----- DATA EXTRACTS -----

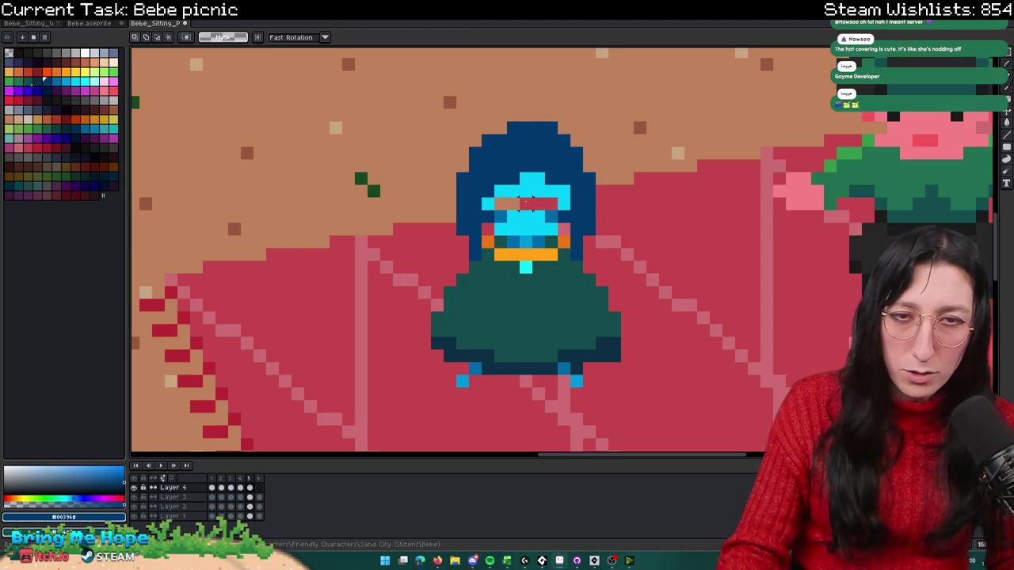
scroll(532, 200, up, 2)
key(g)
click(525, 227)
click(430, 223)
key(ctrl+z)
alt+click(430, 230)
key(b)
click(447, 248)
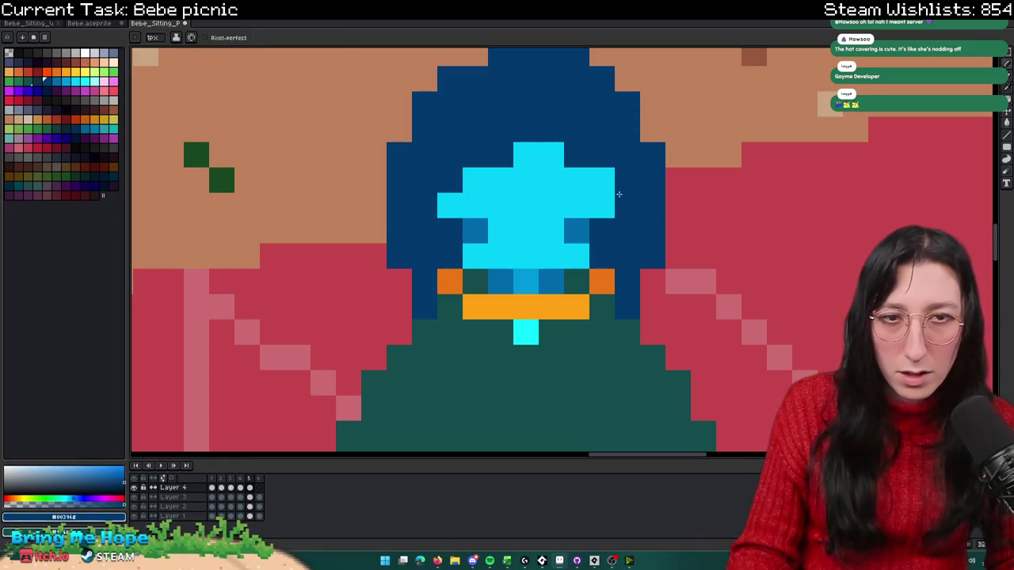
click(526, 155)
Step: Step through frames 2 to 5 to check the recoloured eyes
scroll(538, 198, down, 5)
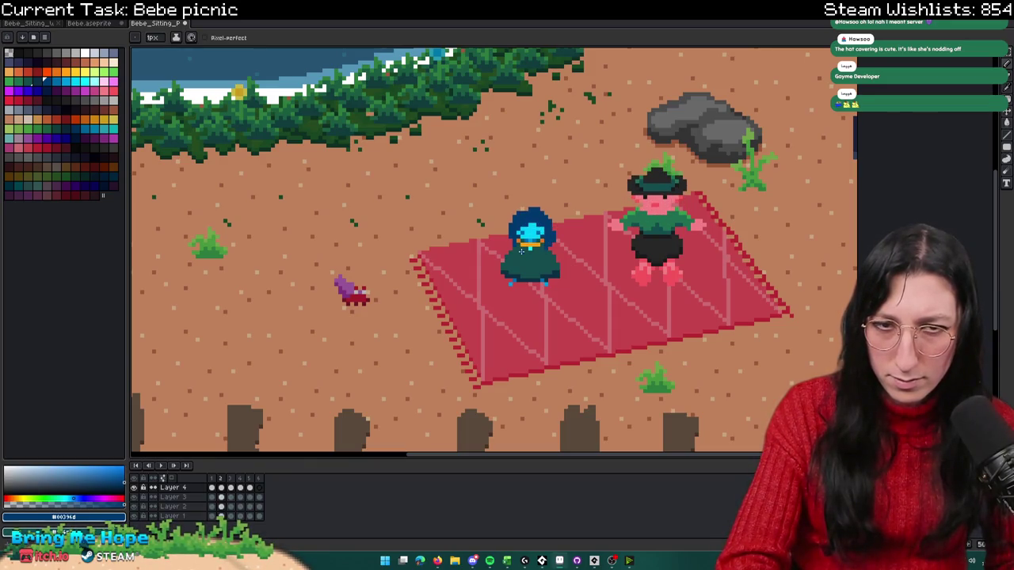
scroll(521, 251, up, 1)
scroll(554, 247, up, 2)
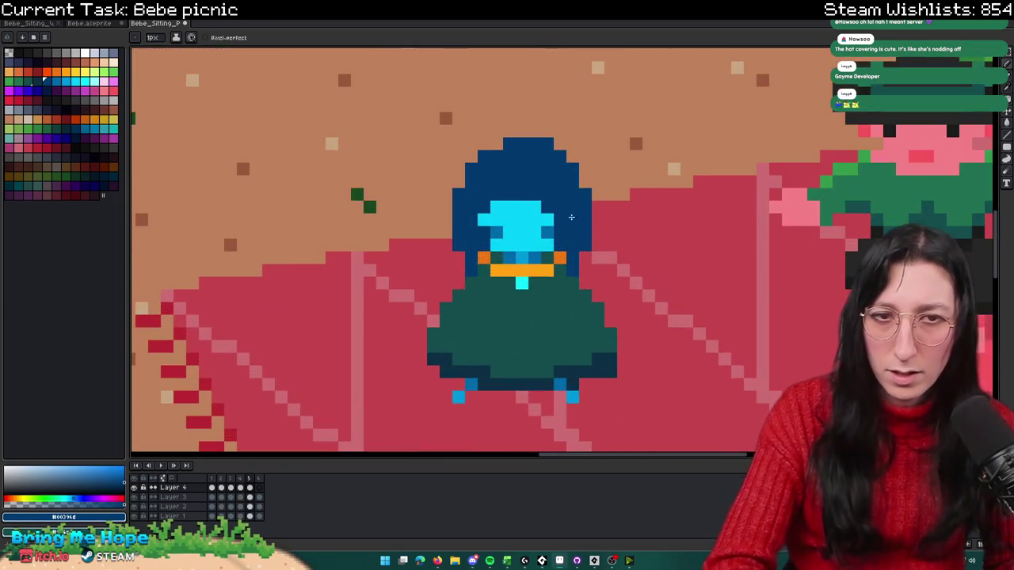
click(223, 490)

-----

Give the material above again exactly as it stands, minus any images.

ANSWER BOX:
scroll(532, 200, up, 2)
key(g)
click(525, 227)
click(430, 223)
key(ctrl+z)
alt+click(430, 230)
key(b)
click(447, 248)
click(526, 155)
Step: Step through frames 2 to 5 to check the recoloured eyes
scroll(538, 198, down, 5)
scroll(521, 251, up, 1)
scroll(554, 247, up, 2)
click(223, 490)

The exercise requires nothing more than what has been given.